Online verlieben – Was spricht dafür, was dagegen?

Selbstverständlich kann man online unglaublich viele Nachrichten, Informationen und auch Gefühle austauschen. Man wird viel über sich und sein Leben dabei verraten und der andere wird auch tatsächlich am Leben teilhaben können. Schon lange vor dem ersten Treffen glaubt man den anderen also zu kennen. Weiß man dann nicht, mit wem man es zu tun hat?

Pro:

  • So viele Stunden sind mit mailen und chatten vergangen, dass es kaum ein Thema gibt, das nicht angesprochen worden ist. Man kennt sein Gegenüber also tatsächlich sehr genau.
  • Viele Stunden an Gesprächen sind vergangen, in denen man sich alles erzählt hat.
  • Alle Lieblingsdinge des Alltags sind bekannt, die Wellenlänge ist absolut gleich.
  • Jedes einzelne Detail des Aussehens ist durch die Fotos, die ausgetauscht wurden, bekannt – jedes Lachfältchen, die Augenfarbe, die Mimik...
  • Die Lebensziele und Vorstellungen sind gleich, alles was jetzt nur noch fehlt, ist ein Kuss in der Realität.
  • Die wissenschaftlichen Untersuchungen geben der Theorie Recht, weil Partnerschaften, die online entstanden sind, einfach dauerhafter und stabiler sind.


Contra:

  • Letztendlich zählt doch der reale Blick in die Augen, die Ausstrahlung, die Stimme und sogar der Geruch des anderen – kann man sich wirklich „riechen“?
  • Es ist doch das Gesamtbild, was zählt: Die Körperhaltung, die Gesten, die Mimik...
  • Vieles kann bei der Übermittlung von Nachrichten, Bildern und Videos ausgeblendet werden – es ist immer nur ein Teil der echten Persönlichkeit

Wie lautet nun das Fazit zum Verlieben im Internet?

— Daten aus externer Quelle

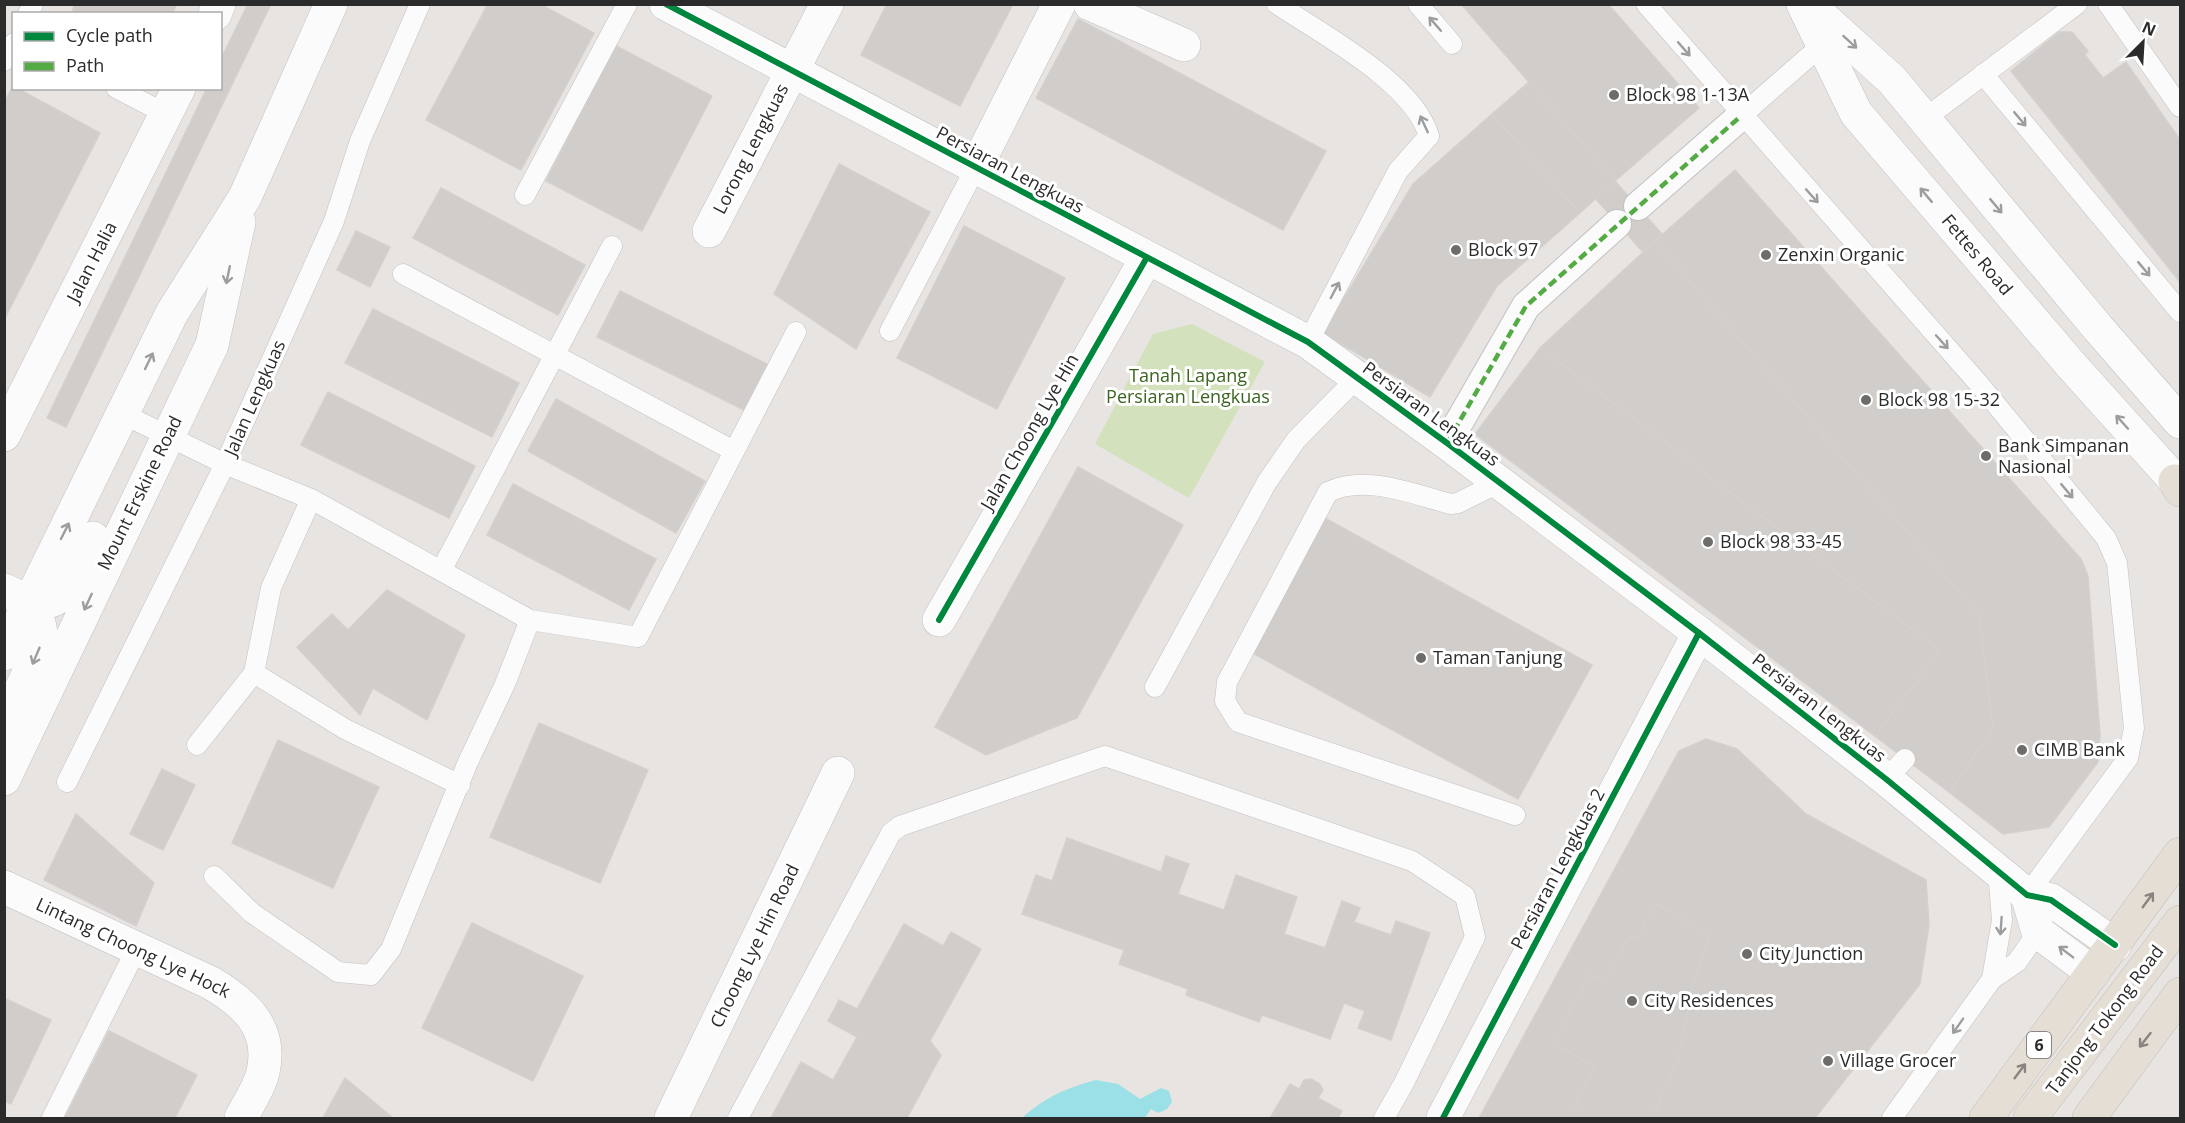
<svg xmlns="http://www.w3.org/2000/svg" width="2185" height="1123" font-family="'Open Sans',sans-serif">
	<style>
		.green { fill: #d3e1bd }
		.water { fill: #9ae0e6 }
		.building { fill: #d0cdcb; stroke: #d3d0ce; stroke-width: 1.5 }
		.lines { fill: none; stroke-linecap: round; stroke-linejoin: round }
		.service-casing { stroke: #c2c1c3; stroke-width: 21 }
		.pedestrian-casing { stroke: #c2c1c3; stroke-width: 30 }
		.minor-casing { stroke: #c2c1c3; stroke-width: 34 }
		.secondary-casing { stroke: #c2c1c3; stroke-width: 34 }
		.primary-casing { stroke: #c0bfbe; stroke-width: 34 }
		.service { stroke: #fcfbfb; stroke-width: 20 }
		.pedestrian { stroke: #fcfbfb; stroke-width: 28 }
		.minor { stroke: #fcfbfb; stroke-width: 33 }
		.secondary { stroke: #fcfbfb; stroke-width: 33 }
		.primary { stroke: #e5ded5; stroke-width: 33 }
		.quiet { stroke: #54ab44; stroke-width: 4.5; stroke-dasharray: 9 4.5; stroke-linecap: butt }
		.cycleway-casing { stroke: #fff; stroke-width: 10 }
		.cycleway { stroke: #00873e; stroke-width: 6 }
		.oneway { stroke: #9e9d9d }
		.oneway2 { stroke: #888480 }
		.poi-dot { fill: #6d6c6b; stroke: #fff; stroke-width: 2 }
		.labels { text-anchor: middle; stroke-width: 6; stroke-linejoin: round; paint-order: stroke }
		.shield { fill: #fff; stroke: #6b6b6b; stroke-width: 1.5 }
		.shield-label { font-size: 16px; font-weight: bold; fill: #2b2b2b }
		.poi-label { font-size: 18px; fill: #2b2b2b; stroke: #fff; text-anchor: start }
		.street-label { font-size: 18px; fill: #2b2b2b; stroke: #fff }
		.park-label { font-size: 18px; fill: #3b641f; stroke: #fff }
	</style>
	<rect width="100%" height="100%" fill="#e8e4e2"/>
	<path class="green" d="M1192,324L1265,362L1189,498L1095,444L1153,334Z"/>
	<path class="water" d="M1096,1080L1118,1084L1140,1099L1161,1088L1169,1091L1172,1102L1167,1109L1158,1113L1151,1109L1145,1118H1022C1044,1098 1066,1088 1096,1080Z"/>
	<g class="building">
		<path d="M75,4H177L172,14H71Z"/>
		<path d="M248,4H271L66,427L47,418L207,88H220V61Z"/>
		<path d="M488,4H540L594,33L521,170L426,120Z"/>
		<path d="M887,4H1013L960,106L861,55Z"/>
		<path d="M1461,4H1608L1699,108L1615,181Z"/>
		<path d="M1078,19L1326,151L1283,230L1036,98Z"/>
		<path d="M2059,32H2072L2088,51L2085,55L2103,78L2126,62L2180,140V282L2011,71Z"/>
		<path d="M616,46L712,96L642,231L546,181Z"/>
		<path d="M1529,82L1615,181L1580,213L1492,114Z"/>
		<path d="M13,86L100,133L4,320V103Z"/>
		<path d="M1492,114L1580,213L1497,286L1430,397L1323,333L1413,184Z"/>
		<path d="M839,164L930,212L856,349L774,294Z"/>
		<path d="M1735,170L2081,559L2088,576L2100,735L2098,762L2049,827L2003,834L1949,792L1993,729L1979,615L1655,241Z"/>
		<path d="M1615,181L1662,234L1642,251L1595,198Z"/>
		<path d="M441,188L585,265L558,315L413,238Z"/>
		<path d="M964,226L1065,278L997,409L897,358Z"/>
		<path d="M356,231L390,247L370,287L337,270Z"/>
		<path d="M1655,241L1979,615L1993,729L1949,792L1875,736L1940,651L1540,348Z"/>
		<path d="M620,291L767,364L744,410L597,337Z"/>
		<path d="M373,309L519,383L492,437L345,363Z"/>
		<path d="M1540,348L1940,651L1875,736L1475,434Z"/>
		<path d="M328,392L475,466L449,518L301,445Z"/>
		<path d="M556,399L705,481L676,533L528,451Z"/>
		<path d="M1078,467L1183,525L1077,718L986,755L935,727Z"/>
		<path d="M513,484L656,559L629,610L487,535Z"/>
		<path d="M1323,517L1592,665L1518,799L1249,651Z"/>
		<path d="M387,590L465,635L427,720L373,688L360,715L297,647L332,614L348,630Z"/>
		<path d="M539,723L648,770L600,883L490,837Z"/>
		<path d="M1706,739L1737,749L1806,814L1926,880L1929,925L1920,984L1815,1118H1479L1679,751Z"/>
		<path d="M278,740L379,787L333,888L232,843Z"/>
		<path d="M162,769L195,785L163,850L130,834Z"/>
		<path d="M76,814L154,883L136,926L44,880Z"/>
		<path d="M1067,838L1161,872L1166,856L1189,864L1178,894L1224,910L1236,875L1297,897L1284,934L1325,948L1342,901L1360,908L1354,922L1391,935L1396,921L1430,933L1391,1040L1358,1028L1365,1011L1344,1003L1330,1039L1262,1015L1259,1022L1186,995L1188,989L1119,964L1124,950L1022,914L1036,875L1052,881Z"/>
		<path d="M1655,903L1709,935L1692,985L1679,1057L1652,1118H1574L1579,1110L1573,1107L1595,1067L1554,1044L1589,974L1605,981L1630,936L1637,939Z"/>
		<path d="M472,923L583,976L533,1081L422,1028Z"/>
		<path d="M904,924L943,946L951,932L981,949L930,1041L941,1055L907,1118H771L801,1062L833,1080L857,1037L828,1021L839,1000L857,1009Z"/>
		<path d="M4,998L51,1020L11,1104L4,1101Z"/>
		<path d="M109,1031L197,1075L175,1118H65Z"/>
		<path d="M345,1078L393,1118H323Z"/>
		<path d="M1311,1079L1320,1084L1323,1090L1318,1098L1342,1111L1338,1118H1270L1290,1084L1299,1089L1304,1080Z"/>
	</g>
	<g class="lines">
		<g class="service-casing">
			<g id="service">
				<path d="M1277,4C1323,35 1413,82 1429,136L1398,171L1308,342"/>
				<path d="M1418,4L1452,44"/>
				<path d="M1646,4L1979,384L2106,538L2117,563L2134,728L2128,758L2027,895"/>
				<path d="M2108,4L2180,107"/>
				<path d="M28,14L33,4"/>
				<path d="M4,61L14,43"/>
				<path d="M1983,74L2180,312"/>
				<path d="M116,88L166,114"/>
				<path d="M1741,116L1822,45"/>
				<path d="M1923,120L2077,4"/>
				<path d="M525,195L627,4"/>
				<path d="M403,274L734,451"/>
				<path d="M890,331L975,169"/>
				<path d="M123,414L225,464L311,499L530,620L638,637L796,332"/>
				<path d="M1500,482L1458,503L1451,504C1412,494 1366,474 1328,492L1227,682L1225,701L1238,722L1515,815"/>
				<path d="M442,569L612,246"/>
				<path d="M254,673L345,729L460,785"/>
				<path d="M1155,687L1267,482L1296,440L1357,378"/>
				<path d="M197,745L254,673L271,588L311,499"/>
				<path d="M1886,779L1905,759"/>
				<path d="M67,782L225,464L334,221L360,141L420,4"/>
				<path d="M214,876L252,913L338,972L371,975L391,949L468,762L505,684L530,620"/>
				<path d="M1992,979L2002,920L1998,871"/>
				<path d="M52,1118L136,950"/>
				<path d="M738,1118L891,833L900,826L1105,756L1412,861L1465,896L1475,937L1404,1083L1384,1118"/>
				<path d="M1892,1118L1992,979L2017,962L2038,932"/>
			</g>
		</g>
		<g class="pedestrian-casing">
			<g id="pedestrian">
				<path d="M1638,206L1741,116"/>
				<path d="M1447,443L1526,306L1617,224"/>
			</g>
		</g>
		<g class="minor-casing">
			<g id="minor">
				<path d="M666,4L1308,342L1447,443L1699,633L1886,779L2027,895L2051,900L2115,945"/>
				<path d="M1090,4L1184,45"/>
				<path d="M215,14L219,4"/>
				<path d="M975,169L1059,4"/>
				<path d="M709,231L827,4"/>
				<path d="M4,435L179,88"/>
				<path d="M4,590L29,602"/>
				<path d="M939,620L1146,259"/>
				<path d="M4,887L211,983C245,1003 273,1028 263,1072C260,1087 248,1104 241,1118"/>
				<path d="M2027,895L2038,932L2093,973"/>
				<path d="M671,1118L838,773"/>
				<path d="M1443,1118L1699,633"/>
			</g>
		</g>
		<g class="secondary-casing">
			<g id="secondary">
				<path d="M1803,4L1856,113L2072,366L2180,486"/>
				<path d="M1809,5L1892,80L2098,328L2180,422"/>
				<path d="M29,602C71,609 78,570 93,538"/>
				<path d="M4,654L172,313L245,197L331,4"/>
				<path d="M4,725L39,651C44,631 39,619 29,602"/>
				<path d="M4,779L212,345L239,222"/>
			</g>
		</g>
		<g class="primary-casing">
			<g id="primary">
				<path d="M2175,481L2180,490"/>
				<path d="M1986,1118L2180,854"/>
				<path d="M2030,1118L2180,922"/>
				<path d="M2089,1118L2180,994"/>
			</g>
		</g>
		<use href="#service" class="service"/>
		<use href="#pedestrian" class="pedestrian"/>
		<use href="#minor" class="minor"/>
		<use href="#secondary" class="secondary"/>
		<use href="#primary" class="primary"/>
		<path class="quiet" d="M1447,443L1526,306L1741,116"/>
		<g class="cycleway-casing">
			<g id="cycleway">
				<path d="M666,4L1308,342L1447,443L1699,633L1886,779L2027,895L2051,900L2115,945"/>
				<path d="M939,620L1146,259"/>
				<path d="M1443,1118L1699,633"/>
			</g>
		</g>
		<use href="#cycleway" class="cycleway"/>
	</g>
	<defs><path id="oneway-shaft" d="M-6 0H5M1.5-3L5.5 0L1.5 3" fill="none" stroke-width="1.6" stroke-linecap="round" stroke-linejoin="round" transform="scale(1.5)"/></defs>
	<g class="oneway">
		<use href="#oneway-shaft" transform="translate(1435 24) rotate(-131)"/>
		<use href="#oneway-shaft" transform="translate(1850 42) rotate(42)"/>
		<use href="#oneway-shaft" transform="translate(1684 49) rotate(49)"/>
		<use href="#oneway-shaft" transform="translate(2020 119) rotate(50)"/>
		<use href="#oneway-shaft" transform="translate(1424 124) rotate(-115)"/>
		<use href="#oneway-shaft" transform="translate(1926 195) rotate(-130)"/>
		<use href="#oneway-shaft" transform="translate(1812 196) rotate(48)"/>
		<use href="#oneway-shaft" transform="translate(1996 206) rotate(50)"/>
		<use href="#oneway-shaft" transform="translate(2144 269) rotate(50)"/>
		<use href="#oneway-shaft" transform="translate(228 275) rotate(102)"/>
		<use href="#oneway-shaft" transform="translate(1335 290) rotate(-62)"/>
		<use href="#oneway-shaft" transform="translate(1942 342) rotate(48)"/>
		<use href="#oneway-shaft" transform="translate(149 361) rotate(-64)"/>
		<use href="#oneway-shaft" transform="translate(2122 422) rotate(-132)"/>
		<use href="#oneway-shaft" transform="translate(2067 491) rotate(50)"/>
		<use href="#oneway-shaft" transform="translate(65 531) rotate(-63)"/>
		<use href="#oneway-shaft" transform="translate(88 602) rotate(115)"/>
		<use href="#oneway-shaft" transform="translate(36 656) rotate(113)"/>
		<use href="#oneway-shaft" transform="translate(2001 926) rotate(94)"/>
		<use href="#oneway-shaft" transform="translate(2066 952) rotate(-143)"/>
		<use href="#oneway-shaft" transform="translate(1958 1026) rotate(125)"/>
	</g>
	<g class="oneway2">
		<use href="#oneway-shaft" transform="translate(2148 900) rotate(-54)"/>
		<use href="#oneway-shaft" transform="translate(2145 1040) rotate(128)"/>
		<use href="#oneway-shaft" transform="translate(2020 1071) rotate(-53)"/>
	</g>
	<g class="poi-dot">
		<circle cx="1614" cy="95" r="6"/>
		<circle cx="1456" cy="250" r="6"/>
		<circle cx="1766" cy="255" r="6"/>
		<circle cx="1866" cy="400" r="6"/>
		<circle cx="1986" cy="456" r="6"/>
		<circle cx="1708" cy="542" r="6"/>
		<circle cx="1421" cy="658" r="6"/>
		<circle cx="2022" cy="750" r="6"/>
		<circle cx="1747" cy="954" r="6"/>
		<circle cx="1632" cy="1001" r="6"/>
		<circle cx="1828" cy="1061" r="6"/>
	</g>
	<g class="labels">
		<rect class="shield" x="2027" y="1032" width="24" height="26" rx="4.5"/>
		<g class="shield-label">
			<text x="2039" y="1051">6</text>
		</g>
		<g class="poi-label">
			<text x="1626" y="101">Block 98 1-13A</text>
			<text x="1468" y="256">Block 97</text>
			<text x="1778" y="261">Zenxin Organic</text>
			<text x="1878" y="406">Block 98 15-32</text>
			<text x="1998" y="452">Bank Simpanan<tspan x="1998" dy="21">Nasional</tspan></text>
			<text x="1720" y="548">Block 98 33-45</text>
			<text x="1433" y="664">Taman Tanjung</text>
			<text x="2034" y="756">CIMB Bank</text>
			<text x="1759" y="960">City Junction</text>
			<text x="1644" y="1007">City Residences</text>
			<text x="1840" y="1067">Village Grocer</text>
		</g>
		<g class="street-label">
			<text transform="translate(751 149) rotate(-63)" y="6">Lorong Lengkuas</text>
			<text transform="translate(1010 170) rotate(28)" y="6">Persiaran Lengkuas</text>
			<text transform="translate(1977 255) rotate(50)" y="6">Fettes Road</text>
			<text transform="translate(92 262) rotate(-63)" y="6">Jalan Halia</text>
			<text transform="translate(255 398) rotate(-66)" y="6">Jalan Lengkuas</text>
			<text transform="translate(1431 414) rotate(36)" y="6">Persiaran Lengkuas</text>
			<text transform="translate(1030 432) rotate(-60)" y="6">Jalan Choong Lye Hin</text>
			<text transform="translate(140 493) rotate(-64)" y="6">Mount Erskine Road</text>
			<text transform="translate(1819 708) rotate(38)" y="6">Persiaran Lengkuas</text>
			<text transform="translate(1558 869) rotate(-62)" y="6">Persiaran Lengkuas 2</text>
			<text transform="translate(755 946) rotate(-64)" y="6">Choong Lye Hin Road</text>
			<text transform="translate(133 948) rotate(25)" y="6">Lintang Choong Lye Hock</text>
			<text transform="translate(2105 1020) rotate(-53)" y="6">Tanjong Tokong Road</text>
		</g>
		<g class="park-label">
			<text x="1188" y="382">Tanah Lapang<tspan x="1188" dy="21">Persiaran Lengkuas</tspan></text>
		</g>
	</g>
	<rect width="2185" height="1123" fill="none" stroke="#2b2b2b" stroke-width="12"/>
	<rect x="12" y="12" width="210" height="78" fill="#ffffff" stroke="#aaaaaa" stroke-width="1.5"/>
	<rect x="24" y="32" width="30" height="9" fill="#00873e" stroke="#aaaaaa" stroke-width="1.5"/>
	<text x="66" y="42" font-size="18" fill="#2b2b2b">Cycle path</text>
	<rect x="24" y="62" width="30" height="9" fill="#54ab44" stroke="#aaaaaa" stroke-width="1.5"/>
	<text x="66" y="72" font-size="18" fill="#2b2b2b">Path</text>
	<g transform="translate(2143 42) rotate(24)" stroke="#ffffff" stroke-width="4.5" paint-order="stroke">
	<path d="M0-4.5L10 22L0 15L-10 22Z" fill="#2b2b2b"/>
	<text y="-9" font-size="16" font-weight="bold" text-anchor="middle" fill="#2b2b2b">N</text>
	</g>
</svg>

Fakt ist und viele wissenschaftliche Untersuchungen geben dabei Recht: Das Verlieben im Internet ist möglich und diese Beziehungen sind letztlich stabiler und dauern signifikant länger als diejenigen, die im realen Leben geschlossen werden. Ein Grund dafür mag die längere Dauer der Kommunikation sein, bevor man sich wirklich gegenüber steht oder aber auch die ausgeklügelten Persönlichkeitsanalysen. Lange bevor man den anderen in der Realität trifft, weiß man schon, ob dieser Mensch überhaupt zu einem passt und das Lebensgefüge vervollständigt. Ob man dann schon in den anderen verliebt ist? Wer weiß? Fakt ist aber, dass das Internet der Wegbereiter für viele erfolgreiche Liebensbeziehungen ist. Warum also soll man seinen Lebenspartner nicht im Internet suchen? Der Trend und die Erfolgsgeschichten sprechen eine eindeutige Sprache.